What's Behind Door Number One

I don’t want this. I don’t want any of this. I didn’t ask for this. I don’t want to eat, but I don’t want to not eat. I don’t want to exercise, but I don’t want to sit on my ass all day. I don’t want to go outside, but I don’t want to stay inside. I don’t want to play any games, but I don’t want to be bored. I don’t want to be miserable, but I don’t want to be happy either.

This is all the illness talking, of course. At least, that’s what they tell me. I’m afraid I might get to a point where I’m no longer mentally ill, but still take no pleasure in the world. I mean, what if I just don’t like being alive? Some people don’t like carrots, and some people don’t like life. Is that a thing? Does that happen? In addition to my aversion to sweet potatoes, do I also have a general loathing for  life?

Get Back Down There, Worm!

Less Than a Worm

I’m at the bottom, and I’m afraid I always will be. It doesn’t matter how hard I work to climb up, I’m always forced back down.

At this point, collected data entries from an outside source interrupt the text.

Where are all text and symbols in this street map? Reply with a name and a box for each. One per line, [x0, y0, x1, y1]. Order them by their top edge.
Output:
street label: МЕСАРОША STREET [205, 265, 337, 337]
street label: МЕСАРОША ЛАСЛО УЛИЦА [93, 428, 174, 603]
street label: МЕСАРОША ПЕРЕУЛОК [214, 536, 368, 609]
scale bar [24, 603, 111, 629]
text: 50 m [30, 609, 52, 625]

I fall, I get up, I climb. I fall, I get up, I climb. A rising and falling tide, a perfect cycle of failure. It’s happened a hundred times too many, I’m afraid. Cynicism and suicidal ideation are my reaction to everything now. I will lay  in this filth until I break, and when that happens I will kill myself.

I’m making excuses for my personal failure in life, yes? I have a defeatist attitude, yes? I deserve everything I get, or don’t get, yes? I’m weak, yes? I’m stupid, yes? I’m worthless. Yes. I believe I am.

Gourmet Goop

Maybe if We Deep Fry Them

Thinking that someone won’t want to work because they are provided financial assistance is like thinking that people won’t make homemade meals because they can have TV dinners. Sure, a few people will be happy to eat nothing but microwaved mystery meat with a side of goop, but most people will still want home cooked meals. Most people will joyfully pick up those pots and pans, turn on that stove, peel those potatoes, kneed that dough, and savor every moment of the glorious meal they prepared themselves.